Now we have the Cougar - Ford's third middleweight coupe since the late Sixties. Just as the rear-drive Capri was a dressed-up Cortina, so the Cougar, mid-Atlantic in style and flavour, is a Mondeo in drag. And there's nothing wrong with that, given the Mondeo's qualities.

Ford's bold "new edge" design, first seen in the Ka, later adopted for the Puma (Cougar's kid brother) and the mainstream Focus, well suited the adventurous Cougar. A coupe without style is a coupe without point. However, "new edge" - think of it as definition by intersecting arcs - does tend to polarise opinions, so the Cougar is not to everyone's liking.
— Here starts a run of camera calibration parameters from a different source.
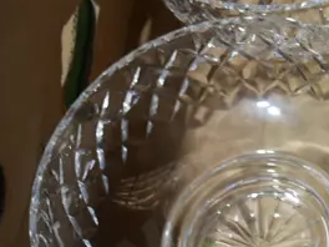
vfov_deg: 11.9
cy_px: 14
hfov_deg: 14.9
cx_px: 469
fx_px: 1179
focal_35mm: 124
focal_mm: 16
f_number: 3.6
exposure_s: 1/60
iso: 200
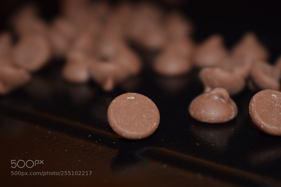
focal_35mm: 82
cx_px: 140
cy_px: 94
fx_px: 644
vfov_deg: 16.5
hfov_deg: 24.6
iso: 100
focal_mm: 55
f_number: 5.6
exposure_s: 1/200
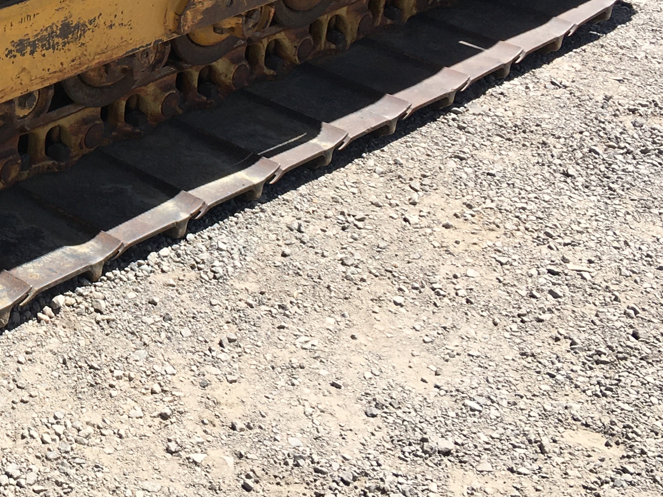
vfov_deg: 17.7
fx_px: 1532
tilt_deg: -20.3
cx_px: -145
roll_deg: -2.9
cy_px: -65
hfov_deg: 22.4
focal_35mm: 80
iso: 25
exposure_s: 1/938
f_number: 2.2
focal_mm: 4.15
Aggressively faced and curiously scalloped, it has head-turning presence, but not the breathtaking elegance of Peugeot's 406 coupe - one of several rivals that are not going to make it easy for the Cougar.

Dynamically, the range-topping 2.5 V6 (there is also a 2.0 "four"), struggles to make the grade against more powerful opposition. The 140mph V6 is no sluggard, but it sounds more exciting than it feels when accelerating. Not that there is anything mild-mannered about the smooth, wailing engine's delivery - best exploited by indulgent use of a slick gearchange. What the hefty Cougar needs (and will probably get) is the Mondeo ST200's more powerful 200bhp engine. But even with the present 168bhp screamer, economy is indifferent if you exploit the performance.
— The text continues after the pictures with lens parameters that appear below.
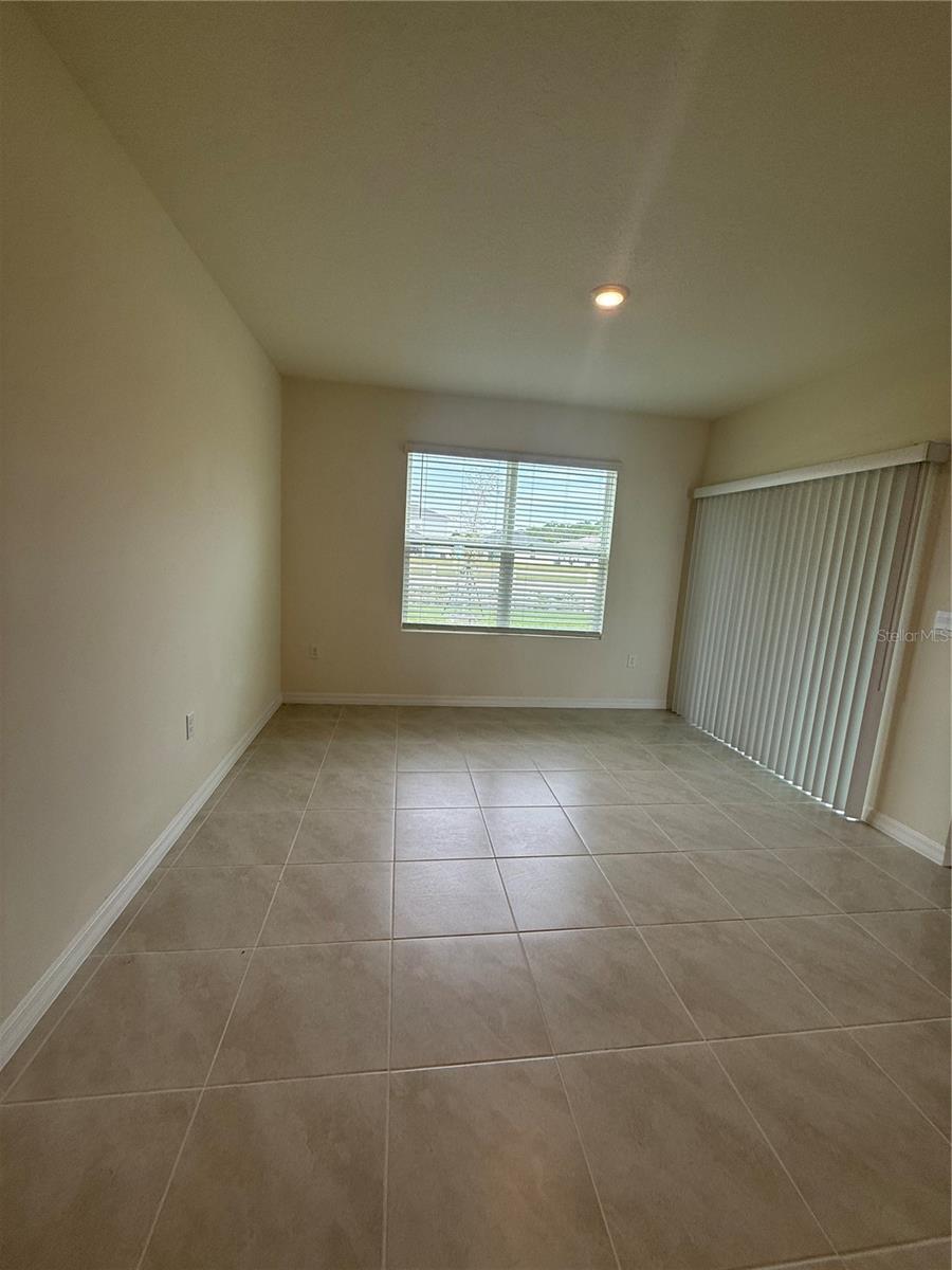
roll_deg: -3.8
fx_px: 513
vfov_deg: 102.1
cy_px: 635
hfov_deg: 85.7
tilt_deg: -7.1
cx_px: 476
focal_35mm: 14
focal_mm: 2.22
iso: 64
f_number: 2.2
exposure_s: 1/164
After the Focus that I drove the same day, the Cougar's handling and steering felt a bit remote and life-less. Competent yes, uplifting no. Generous tyres push up cornering powers and safety margins - reinforced by sophisticated anti-lock brakes and traction control which protect against wheelspin and skids. Standard equipment includes two airbags, leather upholstery, air-conditioning (or sunroof) alloy wheels and cruise control.

The 2.5 V6 wants for little in the way of kit. By coupe standards, it is also roomy, more a full four-seater than a two-plus-two. A brickbat for powered front seats that don't support as well as they should, bouquets for a fully adjustable steering wheel and stylish dash.

While the Cougar may lack that spark of genius which distinguishes the cheaper Focus, Ford's new middleweight coupe is, if not a memorable driving experience, at least an enjoyable means of transport. And boy, do the neighbours notice.



Price: pounds 21,000

Engine: 2544cc, six cylinders, 24 valves, 168bhp at 6250rpm

Transmission: five-speed manual gearbox, front-wheel drive

Performance: 140mph, 0-60 in 8.3sec, 29.4mpg combined cycle


Alfa Romeo GTV 3.0 V6: pounds 27,795. Striking looks, great engine, faster than Ford. A gem.

Fiat Coupe 2.0 20V Turbo: pounds 22,825. Testosterone on a budget. Stonking performance, great to drive, striking looks.